Greve geral em Portugal cancela voos e prejudica rotas aéreas com o Brasil
Paralisação contra reforma trabalhista afeta a TAP, Azul e outras operadoras; passageiros devem consultar status dos voos antes de ir ao aeroporto.

Uma greve geral em Portugal marcada para esta quarta (3) provoca o cancelamento de diversos voos entre o Brasil e a Europa. Companhias como TAP e Azul já confirmaram alterações e recomendam que passageiros verifiquem o status de suas passagens antes de irem ao aeroporto.
Uma paralisação de grandes proporções em Portugal promete gerar transtornos significativos para passageiros que planejam cruzar o Atlântico nesta semana. Prevista para ocorrer oficialmente na quarta-feira (3), uma greve geral convocada por centrais sindicais portuguesas já impacta a malha aérea internacional, forçando o cancelamento de dezenas de voos e alterando o cronograma de viagens entre cidades brasileiras e o território lusitano. O reflexo operacional começou a ser sentido antecipadamente nesta terça-feira (2), com companhias aéreas ajustando suas frotas e orientando clientes para evitar aglomerações desnecessárias nos terminais.
O movimento é liderado pela Confederação Geral dos Trabalhadores Portugueses (CGTP) e surge como uma resposta direta a uma proposta de reforma trabalhista enviada pelo governo ao Parlamento. A classe trabalhadora argumenta que as novas medidas promovem a precarização do emprego, facilitando contratos temporários e reduzindo direitos históricos. Por outro lado, o Executivo de Portugal sustenta que as mudanças são vitais para modernizar a economia local e garantir maior competitividade frente aos vizinhos europeus. No entanto, o embate político-social transpôs as fronteiras e chegou aos balcões de check-in, afetando brasileiros que utilizam Portugal como destino final ou como conexão (hub) para outros países da Europa.
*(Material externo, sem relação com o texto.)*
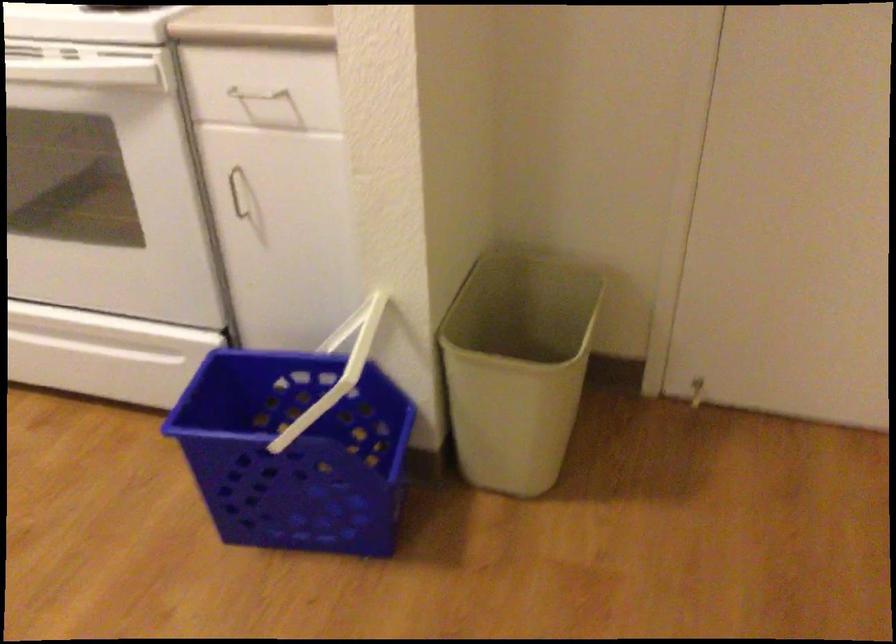
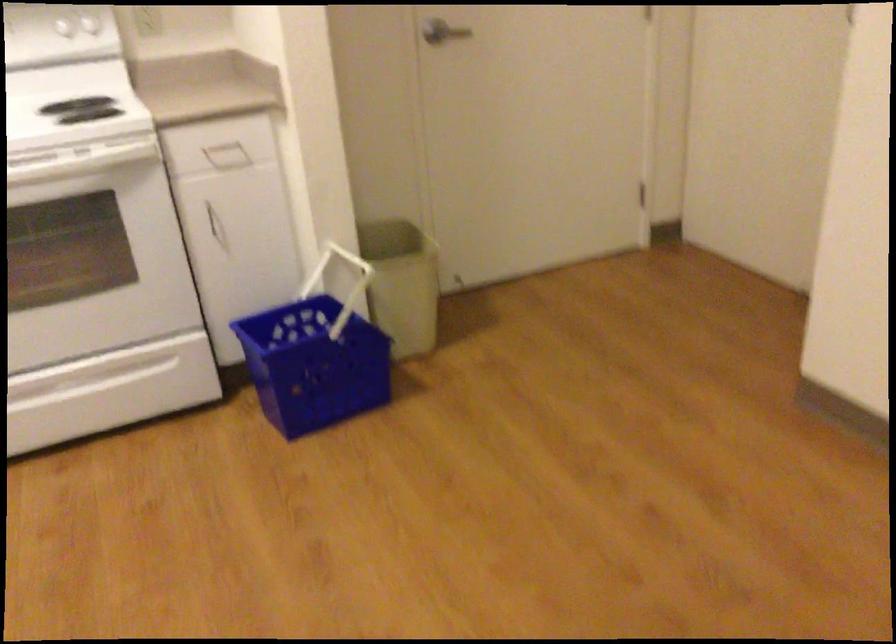
Find the pixel in the second image that matches point (478, 395) in the first image.

(401, 283)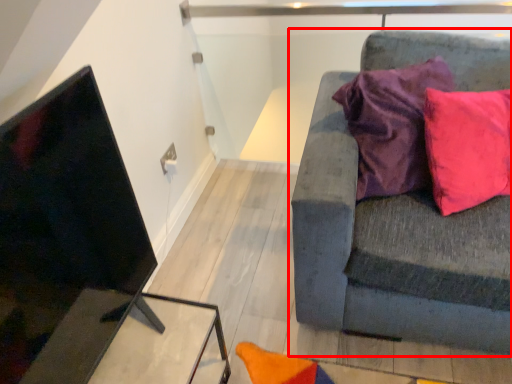
Question: Considering the relative positions of studio couch (annotated by the red box) and table in the image provided, where is studio couch (annotated by the red box) located with respect to the staircase?

Choices:
 (A) left
 (B) right

Answer: (B)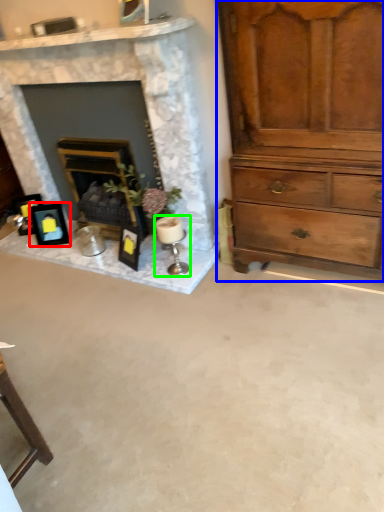
Question: Which object is positioned closest to picture frame (highlighted by a red box)? Select from chest of drawers (highlighted by a blue box) and candle holder (highlighted by a green box).

Choices:
 (A) chest of drawers
 (B) candle holder

Answer: (B)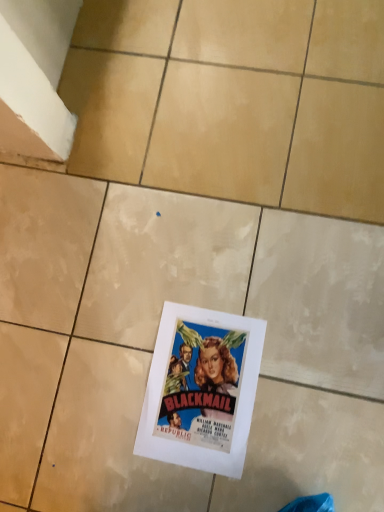
Find the location of a particular element. Image resolution: width=384 pixels, height=512 pixels. unoccupied area in front of matte paper poster at center is located at coordinates (277, 471).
A TAP Air Portugal, principal operadora do trecho entre os dois países, teve que reduzir drasticamente sua operação para cumprir os serviços mínimos obrigatórios estipulados pela legislação. Segundo a empresa, apenas 79 voos serão realizados em toda a sua rede global durante o período crítico. Para o mercado brasileiro, apenas 16 operações foram confirmadas como mantidas. Entre os voos garantidos estão algumas frequências saindo de Guarulhos (São Paulo), Galeão (Rio de Janeiro), Recife, Belém, Brasília, Belo Horizonte e Porto Alegre. A orientação técnica é taxativa: qualquer voo não listado explicitamente nos serviços mínimos deve ser considerado como cancelado, o que joga milhares de passageiros em uma incerteza logística nas próximas horas.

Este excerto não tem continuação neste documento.